Search the records below for the word "отношении". Pull out each line that has it.

--- START ---

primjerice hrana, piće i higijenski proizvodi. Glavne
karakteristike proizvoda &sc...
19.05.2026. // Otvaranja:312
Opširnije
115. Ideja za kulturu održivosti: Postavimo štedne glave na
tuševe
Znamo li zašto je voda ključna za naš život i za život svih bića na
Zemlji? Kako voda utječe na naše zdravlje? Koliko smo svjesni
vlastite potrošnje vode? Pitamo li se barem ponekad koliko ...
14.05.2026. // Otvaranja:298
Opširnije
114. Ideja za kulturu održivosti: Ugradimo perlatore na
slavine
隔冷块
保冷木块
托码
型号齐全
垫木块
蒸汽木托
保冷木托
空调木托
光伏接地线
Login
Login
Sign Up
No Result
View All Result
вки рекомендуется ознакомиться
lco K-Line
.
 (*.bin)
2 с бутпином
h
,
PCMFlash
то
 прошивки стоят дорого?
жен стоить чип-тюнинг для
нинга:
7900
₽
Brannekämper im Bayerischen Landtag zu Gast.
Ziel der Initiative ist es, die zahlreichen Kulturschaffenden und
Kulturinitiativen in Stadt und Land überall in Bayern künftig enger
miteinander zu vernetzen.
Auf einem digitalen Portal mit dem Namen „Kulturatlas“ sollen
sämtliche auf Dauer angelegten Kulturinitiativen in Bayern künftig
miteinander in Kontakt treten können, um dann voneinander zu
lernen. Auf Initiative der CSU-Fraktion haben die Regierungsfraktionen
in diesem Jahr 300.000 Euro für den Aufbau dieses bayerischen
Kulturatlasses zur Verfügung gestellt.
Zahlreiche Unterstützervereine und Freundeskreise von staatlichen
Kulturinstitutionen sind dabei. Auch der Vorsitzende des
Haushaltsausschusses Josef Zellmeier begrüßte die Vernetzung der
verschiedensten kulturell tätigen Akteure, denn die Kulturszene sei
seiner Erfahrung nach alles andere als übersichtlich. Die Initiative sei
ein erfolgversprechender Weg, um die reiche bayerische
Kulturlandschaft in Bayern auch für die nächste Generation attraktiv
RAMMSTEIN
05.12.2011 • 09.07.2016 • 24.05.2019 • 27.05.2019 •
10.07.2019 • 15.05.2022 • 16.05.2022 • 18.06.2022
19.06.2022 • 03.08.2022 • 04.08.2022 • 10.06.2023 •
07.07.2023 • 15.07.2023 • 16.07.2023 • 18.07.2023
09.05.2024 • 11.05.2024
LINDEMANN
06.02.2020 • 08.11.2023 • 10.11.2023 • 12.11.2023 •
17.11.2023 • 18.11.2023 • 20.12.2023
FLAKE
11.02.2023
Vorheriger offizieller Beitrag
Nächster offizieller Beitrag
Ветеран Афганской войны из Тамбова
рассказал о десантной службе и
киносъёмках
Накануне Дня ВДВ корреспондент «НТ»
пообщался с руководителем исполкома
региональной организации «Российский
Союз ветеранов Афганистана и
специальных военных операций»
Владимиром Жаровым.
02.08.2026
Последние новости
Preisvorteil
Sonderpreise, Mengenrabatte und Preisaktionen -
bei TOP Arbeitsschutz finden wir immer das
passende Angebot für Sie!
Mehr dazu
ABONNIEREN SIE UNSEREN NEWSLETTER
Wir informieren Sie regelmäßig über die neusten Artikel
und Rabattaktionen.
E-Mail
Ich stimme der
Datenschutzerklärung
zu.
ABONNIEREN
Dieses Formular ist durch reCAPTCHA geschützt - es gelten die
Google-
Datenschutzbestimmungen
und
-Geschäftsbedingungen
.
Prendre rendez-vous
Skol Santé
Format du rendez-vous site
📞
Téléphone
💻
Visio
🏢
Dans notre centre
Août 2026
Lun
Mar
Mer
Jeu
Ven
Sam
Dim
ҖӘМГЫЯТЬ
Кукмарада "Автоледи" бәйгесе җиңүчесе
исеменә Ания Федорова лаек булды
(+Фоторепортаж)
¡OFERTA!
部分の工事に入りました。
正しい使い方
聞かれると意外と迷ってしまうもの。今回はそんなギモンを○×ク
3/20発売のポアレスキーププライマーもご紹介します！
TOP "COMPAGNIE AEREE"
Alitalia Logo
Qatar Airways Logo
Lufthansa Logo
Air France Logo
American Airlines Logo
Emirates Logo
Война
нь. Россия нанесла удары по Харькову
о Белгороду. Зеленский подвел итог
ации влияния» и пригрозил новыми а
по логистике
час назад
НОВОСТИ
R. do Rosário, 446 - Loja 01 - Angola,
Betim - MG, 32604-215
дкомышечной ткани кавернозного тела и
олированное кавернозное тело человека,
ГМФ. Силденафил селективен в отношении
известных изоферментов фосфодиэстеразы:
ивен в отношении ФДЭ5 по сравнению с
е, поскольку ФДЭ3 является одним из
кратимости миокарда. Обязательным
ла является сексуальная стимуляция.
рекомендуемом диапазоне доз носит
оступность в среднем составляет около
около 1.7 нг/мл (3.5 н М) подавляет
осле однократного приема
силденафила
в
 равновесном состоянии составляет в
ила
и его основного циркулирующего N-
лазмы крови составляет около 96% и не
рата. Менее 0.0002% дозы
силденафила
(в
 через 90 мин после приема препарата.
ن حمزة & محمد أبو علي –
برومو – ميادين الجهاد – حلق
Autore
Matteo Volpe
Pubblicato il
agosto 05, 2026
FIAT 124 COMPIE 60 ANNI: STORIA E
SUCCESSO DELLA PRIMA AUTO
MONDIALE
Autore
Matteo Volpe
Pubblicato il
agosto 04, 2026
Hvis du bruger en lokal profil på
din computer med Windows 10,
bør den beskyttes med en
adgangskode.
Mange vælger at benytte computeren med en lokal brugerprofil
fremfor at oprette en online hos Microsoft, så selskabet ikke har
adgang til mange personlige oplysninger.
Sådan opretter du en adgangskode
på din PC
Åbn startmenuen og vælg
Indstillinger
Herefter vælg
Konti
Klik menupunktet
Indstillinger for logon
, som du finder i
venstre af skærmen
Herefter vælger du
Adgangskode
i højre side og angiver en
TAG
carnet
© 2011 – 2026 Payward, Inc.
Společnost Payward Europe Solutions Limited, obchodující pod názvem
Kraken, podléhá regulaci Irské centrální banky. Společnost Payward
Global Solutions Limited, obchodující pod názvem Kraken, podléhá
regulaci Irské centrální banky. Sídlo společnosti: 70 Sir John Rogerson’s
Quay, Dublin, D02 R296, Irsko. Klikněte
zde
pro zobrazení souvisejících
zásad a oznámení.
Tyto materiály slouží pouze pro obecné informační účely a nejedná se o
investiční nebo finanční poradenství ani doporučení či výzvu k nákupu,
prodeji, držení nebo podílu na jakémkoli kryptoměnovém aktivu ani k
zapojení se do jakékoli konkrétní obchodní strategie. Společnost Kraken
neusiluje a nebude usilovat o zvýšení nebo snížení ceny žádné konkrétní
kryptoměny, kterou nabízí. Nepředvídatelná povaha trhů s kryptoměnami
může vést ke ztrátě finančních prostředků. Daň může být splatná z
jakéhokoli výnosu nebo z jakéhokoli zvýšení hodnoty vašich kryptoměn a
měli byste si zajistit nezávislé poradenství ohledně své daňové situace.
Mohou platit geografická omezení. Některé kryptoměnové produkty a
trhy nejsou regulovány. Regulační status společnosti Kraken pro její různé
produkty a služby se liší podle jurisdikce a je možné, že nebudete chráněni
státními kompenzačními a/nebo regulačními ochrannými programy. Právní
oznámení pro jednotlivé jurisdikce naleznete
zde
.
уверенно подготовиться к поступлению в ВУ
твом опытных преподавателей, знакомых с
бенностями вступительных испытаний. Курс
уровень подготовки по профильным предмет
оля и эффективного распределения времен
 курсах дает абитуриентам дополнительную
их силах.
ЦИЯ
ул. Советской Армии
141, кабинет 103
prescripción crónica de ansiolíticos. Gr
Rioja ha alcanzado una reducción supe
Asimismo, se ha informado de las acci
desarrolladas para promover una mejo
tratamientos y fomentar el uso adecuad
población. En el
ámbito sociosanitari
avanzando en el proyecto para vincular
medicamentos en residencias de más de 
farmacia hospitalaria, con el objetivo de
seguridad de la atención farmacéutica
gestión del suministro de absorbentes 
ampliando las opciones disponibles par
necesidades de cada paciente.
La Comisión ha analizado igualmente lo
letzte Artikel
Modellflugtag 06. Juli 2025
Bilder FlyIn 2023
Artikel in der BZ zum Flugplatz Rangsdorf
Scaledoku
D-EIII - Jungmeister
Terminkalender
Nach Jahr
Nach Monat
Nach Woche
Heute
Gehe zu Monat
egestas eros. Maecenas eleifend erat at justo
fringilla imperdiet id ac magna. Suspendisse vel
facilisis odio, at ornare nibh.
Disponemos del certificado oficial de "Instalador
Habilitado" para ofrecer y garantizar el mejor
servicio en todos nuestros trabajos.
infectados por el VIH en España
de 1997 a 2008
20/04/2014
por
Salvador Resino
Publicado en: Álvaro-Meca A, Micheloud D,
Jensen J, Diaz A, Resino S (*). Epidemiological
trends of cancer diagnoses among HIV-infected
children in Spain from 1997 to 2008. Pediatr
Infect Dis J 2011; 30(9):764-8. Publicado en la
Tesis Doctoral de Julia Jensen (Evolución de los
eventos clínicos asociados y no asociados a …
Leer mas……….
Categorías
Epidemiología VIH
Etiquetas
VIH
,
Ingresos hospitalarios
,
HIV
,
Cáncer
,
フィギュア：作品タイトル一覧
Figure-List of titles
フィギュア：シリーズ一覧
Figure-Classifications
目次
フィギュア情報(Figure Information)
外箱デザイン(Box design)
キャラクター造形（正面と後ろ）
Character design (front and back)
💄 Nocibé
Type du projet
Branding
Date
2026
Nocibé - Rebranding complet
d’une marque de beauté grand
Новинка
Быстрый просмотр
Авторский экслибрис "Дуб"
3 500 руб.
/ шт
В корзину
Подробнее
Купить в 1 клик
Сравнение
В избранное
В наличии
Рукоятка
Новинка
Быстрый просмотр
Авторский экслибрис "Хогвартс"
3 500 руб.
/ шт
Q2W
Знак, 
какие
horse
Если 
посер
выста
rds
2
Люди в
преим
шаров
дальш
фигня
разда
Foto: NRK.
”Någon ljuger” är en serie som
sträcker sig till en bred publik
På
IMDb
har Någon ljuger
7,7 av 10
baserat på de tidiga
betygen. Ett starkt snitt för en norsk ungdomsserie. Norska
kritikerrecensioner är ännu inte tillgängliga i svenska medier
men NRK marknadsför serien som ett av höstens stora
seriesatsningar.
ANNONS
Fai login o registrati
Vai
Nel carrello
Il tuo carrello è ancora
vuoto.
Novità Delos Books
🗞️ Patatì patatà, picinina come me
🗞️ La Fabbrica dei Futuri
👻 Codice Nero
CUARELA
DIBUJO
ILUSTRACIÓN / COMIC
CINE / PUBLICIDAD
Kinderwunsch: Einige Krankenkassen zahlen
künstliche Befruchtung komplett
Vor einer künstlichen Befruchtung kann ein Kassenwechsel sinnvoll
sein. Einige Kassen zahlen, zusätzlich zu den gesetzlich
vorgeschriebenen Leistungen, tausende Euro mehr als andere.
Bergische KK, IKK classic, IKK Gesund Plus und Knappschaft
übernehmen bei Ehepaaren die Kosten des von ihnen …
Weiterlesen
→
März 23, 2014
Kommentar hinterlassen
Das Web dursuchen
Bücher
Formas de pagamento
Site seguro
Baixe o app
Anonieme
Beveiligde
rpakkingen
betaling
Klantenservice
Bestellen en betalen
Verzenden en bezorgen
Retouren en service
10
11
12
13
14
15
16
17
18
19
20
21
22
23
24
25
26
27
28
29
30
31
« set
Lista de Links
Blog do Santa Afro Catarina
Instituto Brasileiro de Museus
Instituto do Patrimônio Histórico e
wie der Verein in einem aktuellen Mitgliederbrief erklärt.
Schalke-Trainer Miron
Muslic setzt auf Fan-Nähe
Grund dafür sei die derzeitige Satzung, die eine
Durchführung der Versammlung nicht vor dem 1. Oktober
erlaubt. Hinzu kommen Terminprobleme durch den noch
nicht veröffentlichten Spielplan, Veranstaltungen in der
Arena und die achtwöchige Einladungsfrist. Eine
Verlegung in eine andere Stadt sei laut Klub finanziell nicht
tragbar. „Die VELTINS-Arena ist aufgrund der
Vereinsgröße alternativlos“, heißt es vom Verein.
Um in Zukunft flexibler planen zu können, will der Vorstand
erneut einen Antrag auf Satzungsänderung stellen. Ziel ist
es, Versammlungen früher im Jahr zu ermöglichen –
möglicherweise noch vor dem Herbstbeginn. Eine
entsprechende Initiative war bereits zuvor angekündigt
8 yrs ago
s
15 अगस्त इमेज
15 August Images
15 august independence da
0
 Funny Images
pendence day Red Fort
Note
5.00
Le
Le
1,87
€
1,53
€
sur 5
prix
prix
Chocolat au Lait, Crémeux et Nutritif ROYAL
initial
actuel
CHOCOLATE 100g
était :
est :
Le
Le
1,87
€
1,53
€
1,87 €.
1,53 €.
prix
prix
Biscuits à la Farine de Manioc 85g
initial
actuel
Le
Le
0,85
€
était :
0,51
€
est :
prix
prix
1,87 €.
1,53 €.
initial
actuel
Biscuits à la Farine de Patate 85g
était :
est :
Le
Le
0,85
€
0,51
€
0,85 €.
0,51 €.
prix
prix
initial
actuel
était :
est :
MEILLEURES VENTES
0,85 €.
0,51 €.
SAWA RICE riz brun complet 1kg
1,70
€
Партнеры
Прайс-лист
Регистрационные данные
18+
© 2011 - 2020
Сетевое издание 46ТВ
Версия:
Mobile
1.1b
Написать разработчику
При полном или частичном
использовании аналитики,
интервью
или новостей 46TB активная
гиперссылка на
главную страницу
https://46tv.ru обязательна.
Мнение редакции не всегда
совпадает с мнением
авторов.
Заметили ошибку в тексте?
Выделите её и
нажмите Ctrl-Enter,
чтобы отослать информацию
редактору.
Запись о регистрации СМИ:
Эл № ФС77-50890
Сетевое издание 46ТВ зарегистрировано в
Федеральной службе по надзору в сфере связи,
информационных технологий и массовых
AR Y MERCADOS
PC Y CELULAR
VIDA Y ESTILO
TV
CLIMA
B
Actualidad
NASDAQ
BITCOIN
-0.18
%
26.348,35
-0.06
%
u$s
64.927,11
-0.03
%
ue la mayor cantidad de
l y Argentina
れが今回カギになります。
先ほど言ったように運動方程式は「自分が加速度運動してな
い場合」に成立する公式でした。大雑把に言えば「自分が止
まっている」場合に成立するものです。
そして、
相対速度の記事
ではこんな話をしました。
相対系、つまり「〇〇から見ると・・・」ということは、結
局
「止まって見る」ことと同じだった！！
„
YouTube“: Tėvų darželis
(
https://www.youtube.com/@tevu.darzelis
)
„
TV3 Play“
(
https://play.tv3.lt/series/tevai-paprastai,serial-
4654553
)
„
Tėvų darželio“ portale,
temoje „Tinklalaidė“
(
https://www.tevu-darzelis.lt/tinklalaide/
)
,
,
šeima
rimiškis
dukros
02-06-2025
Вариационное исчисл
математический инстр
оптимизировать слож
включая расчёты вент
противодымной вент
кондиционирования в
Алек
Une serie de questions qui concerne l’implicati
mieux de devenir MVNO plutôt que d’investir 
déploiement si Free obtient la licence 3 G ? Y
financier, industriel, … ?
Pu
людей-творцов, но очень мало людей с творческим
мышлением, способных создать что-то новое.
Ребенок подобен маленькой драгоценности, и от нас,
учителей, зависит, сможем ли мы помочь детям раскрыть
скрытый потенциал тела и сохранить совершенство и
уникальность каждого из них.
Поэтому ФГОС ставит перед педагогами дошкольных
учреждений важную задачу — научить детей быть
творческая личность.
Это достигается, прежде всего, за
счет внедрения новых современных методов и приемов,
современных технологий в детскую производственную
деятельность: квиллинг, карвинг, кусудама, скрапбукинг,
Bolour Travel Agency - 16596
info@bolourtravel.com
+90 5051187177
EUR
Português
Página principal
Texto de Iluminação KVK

--- END ---

## Answer to this problem
ГМФ. Силденафил селективен в отношении
ивен в отношении ФДЭ5 по сравнению с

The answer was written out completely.